The goal of this package is to provide an AI assistant to the world of Pokémon.
It consists in a stack of services, listed in the docker-compose.yml
file.
In a nutshell, it encompasses an UI and an inference service. A custom agentic proxy intercepts the requests between these services, processes them, and eventually augments them with information from a vector DB.
The models have been selected with respect to their minimalism, performance and multilingualism.
The project has been set-up such as French is the privileged language of the AI assistant.
This project can also be seen as a natural language processing exercice with relatively limited resources, i.e. a gaming computer.
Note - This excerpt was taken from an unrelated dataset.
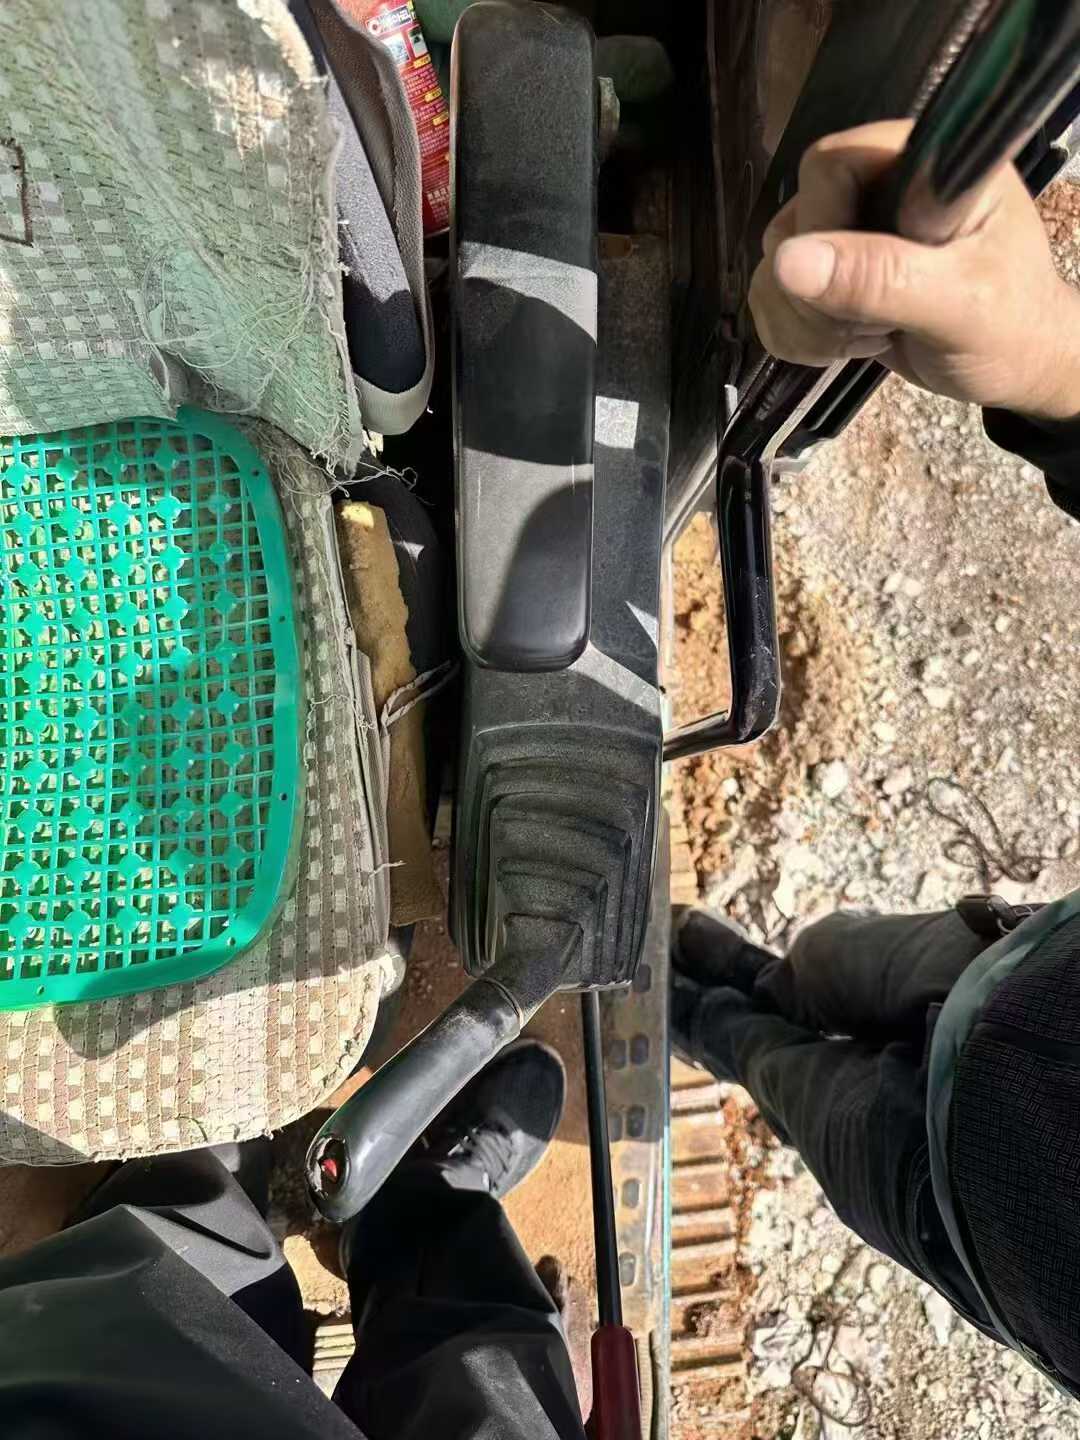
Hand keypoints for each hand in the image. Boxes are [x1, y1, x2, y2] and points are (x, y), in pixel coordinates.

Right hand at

The specs it has been built with are:
- a linux/amd64 platform ;
- git and docker ;
- 32 Go RAM ;
- a Nvidia GPU (12 Go VRAM) with cuda.
To make use of the later, the Nvidia container toolkit is needed.
Start by cloning the repo:
git clone https://github.com/almarch/pokedex.git
cd pokedex
The project uses nginx as a reverse proxy.
Server-client transactions are encrypted using SSL keys. For more security, use a domain name and a CA certificate.
Generate the SSL keys:
openssl req -x509 -nodes -days 365 -newkey rsa:2048 -keyout services/nginx/ssl/ssl.key -out services/nginx/ssl/ssl.crt -subj "/CN=localhost"
Also, the UI service requires a secret key:
echo "WEBUI_SECRET_KEY=$(cat /dev/urandom | tr -dc 'A-Za-z0-9' | fold -w 32 | head -n 1)" > .env
The project is containerized with docker.
Pull, build & launch all services with compose :
docker compose pull
docker compose build
docker compose up -d
docker ps
Ollama is included in the stack.
It requires 2 models:
- a LLM. By default, Mistral-Nemo is selected.
- an encoder. By default, BGE-M3 is selected.
If you change the models, adjust services/myAgent/myAgent/__main__.py
accordingly.
Pull the models from the Ollama container. If Ollama runs on container 123
:
docker exec -it 123 bash
ollama pull mistral-nemo:12b-instruct-2407-q8_0
ollama pull bge-m3:567m-fp16
A Qdrant vector DB is included in the stack.
It must be filled using the Jupyter Notebook service, accessible at https://localhost:8888/lab/workspaces/auto-n/tree/pokemons.ipynb.
Pokémon data come from this repo.
Open-WebUI is included in the stack.
Reach https://localhost:8080 and parameterize the interface. Deactivate the encoder model, and make the LLM accessible to all users. If needed, make accounts to the family & friends you would like to share the app with.
This framework can readily adapt to other agentic projects.
- The data base should be filled with relevant collections.
- The custom agentic logics is centralised in
services/agent/MyAgent/MyAgent/MyAgent.py
.

Say we need to tunnel the server using a VPS. In other terms, we want some services from the GPU server, let's call it A, to be accessible from anywhere, including from machine C. In the middle, B is the VPS used as a tunnel.
Name | A | B | C |
---|---|---|---|
Description | GPU server | VPS | Client |
Role | Host the services | Host the tunnel | Use the Pokédex |
User | userA | userB | doesn't matter |
IP | doesn't matter | 11.22.33.44 | doesn't matter |
The services we need are:
- The web UI and the notebook, available at ports 8080 and 8888 respectively.
- A SSH endpoint. Port 22 of the gaming machine (A) will be exposed through port 2222 of the VPS (B).
The ports are pushed to the VPS:
ssh -N -R 8080:localhost:8080 -R 8888:localhost:8888 -R 2222:localhost:22 userB@11.22.33.44
The SSH ports 2222 and 8080 have to be opened.
sudo ufw allow 2222
sudo ufw allow 8080
sudo ufw reload
The UI is now available world-wide at https://11.22.33.44:8080.
The jupyter notebook is pulled from the VPS:
ssh -N -L 8888:localhost:8888 userB@11.22.33.44
The notebook is now available for the client at https://localhost:8888.
And the VPS is a direct tunnel to the gaming machine A:
ssh -p 2222 userA@11.22.33.44
Note that userA
, not userB
, is required for authentication ; idem for the password.
This work is licensed under GPL-2.0.